Después vendrían muchos más momentos gratificantes, al punto de que se contabilizan actualmente más de 10 mil personas tratadas con emplastes de carbón, que se colocan por diferentes períodos de tiempo sobre las zonas del cuerpo afectadas.
“Tenemos muchas anécdotas interesantes. Por ejemplo, atendimos a un paciente de 88 años con un ántrax, una afección muy difícil de trabajar. Con el empleo de cataplasmas de carbón logramos limpiarle la zona y evitarle una intervención quirúrgica.
“También, durante el pico de la COVID-19, en el pediátrico le aplicamos este tratamiento a niños con bronquiolitis y bronquitis y su recuperación fue más rápida que en quienes no lo habían recibido. Los padres venían muy agradecidos”.
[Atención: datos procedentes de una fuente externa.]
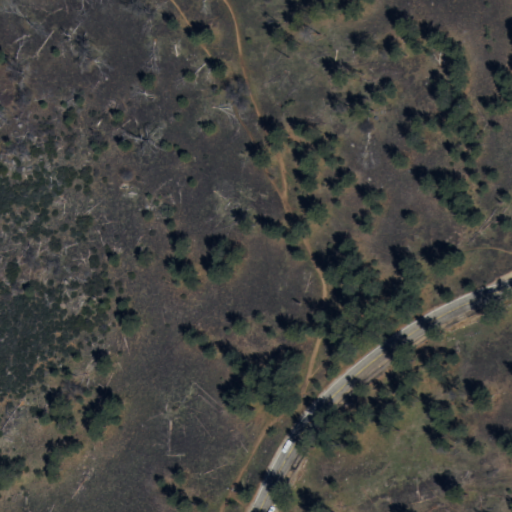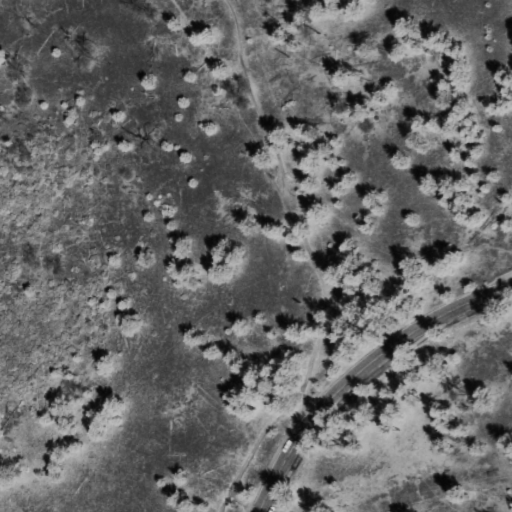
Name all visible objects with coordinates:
road: (226, 99)
road: (306, 260)
road: (403, 290)
road: (354, 367)
parking lot: (251, 506)
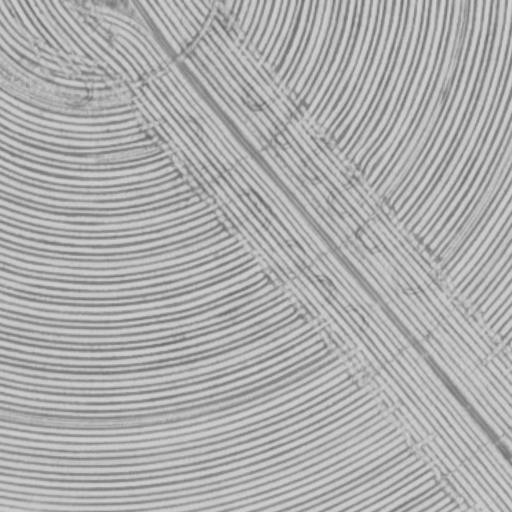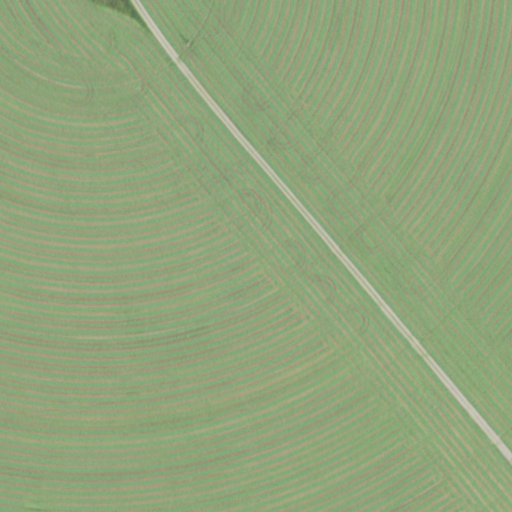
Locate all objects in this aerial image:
wastewater plant: (255, 255)
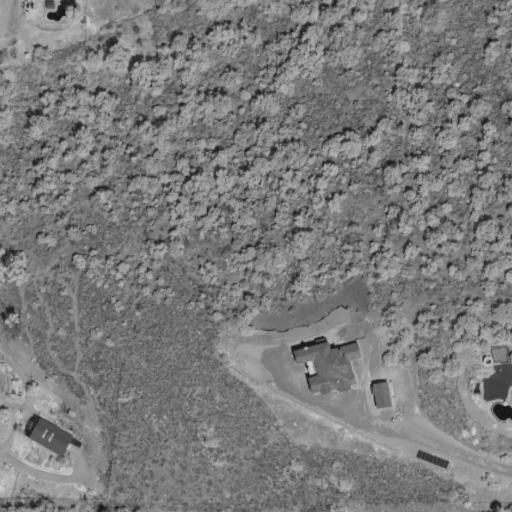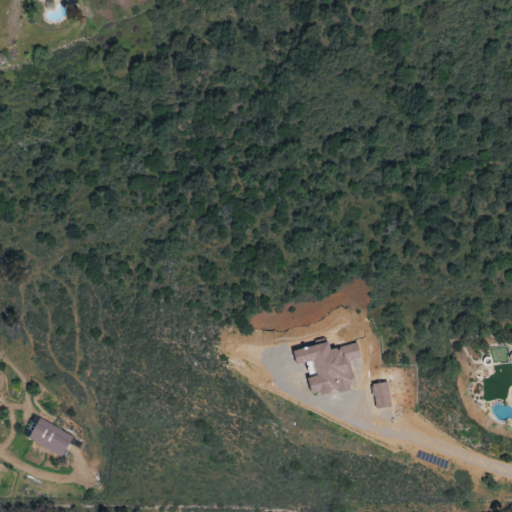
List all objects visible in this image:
building: (50, 438)
road: (430, 439)
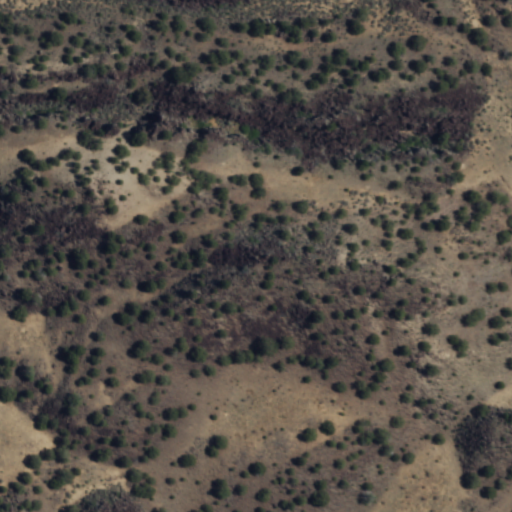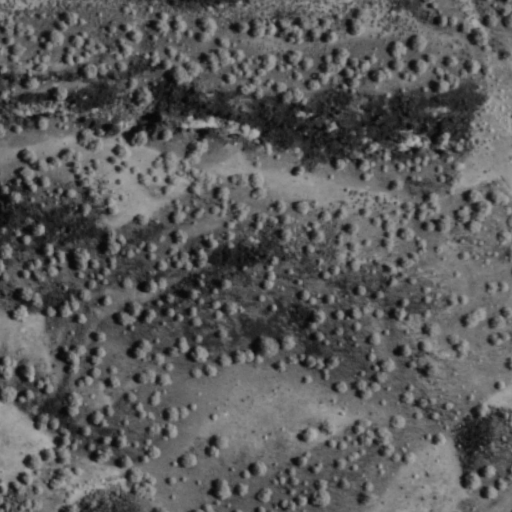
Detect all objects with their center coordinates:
road: (249, 24)
road: (38, 167)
La galena subraya que el carbón vegetal activado actúa como un purificador biológico gracias a su capacidad de adsorber moléculas en medios líquidos o gaseosos. De modo que “cuando lo usamos de forma tópica o transdérmica, es decir, a través de la piel, logramos limpiar el intersticio de la zona afectada. Este mecanismo nos ha permitido utilizarlo con éxito en diversos procesos inflamatorios e incluso en esguinces y fracturas dolorosas”.
Destaca que están trabajando para establecer un protocolo oficial para el tratamiento de la sinovitis con carbón activado. “La investigación comenzó en el policlínico Alcides Pino, donde hemos atendido alrededor de 485 casos con una efectividad superior al 95 por ciento. Contamos ya con una tesis de residencia que respalda el método”, señala.
La carbotecnia ha cosechado doble fruto. Por un lado un ahorro millonario para los centros asistenciales donde se ha generalizado, al poder trasladar el tratamiento al hogar, y lo que es aun más valioso, la satisfacción profunda de sanar. Como afirma la doctora, su premio mayor reside en devolver el bienestar con un elemento tan simple e inocuo como el carbón.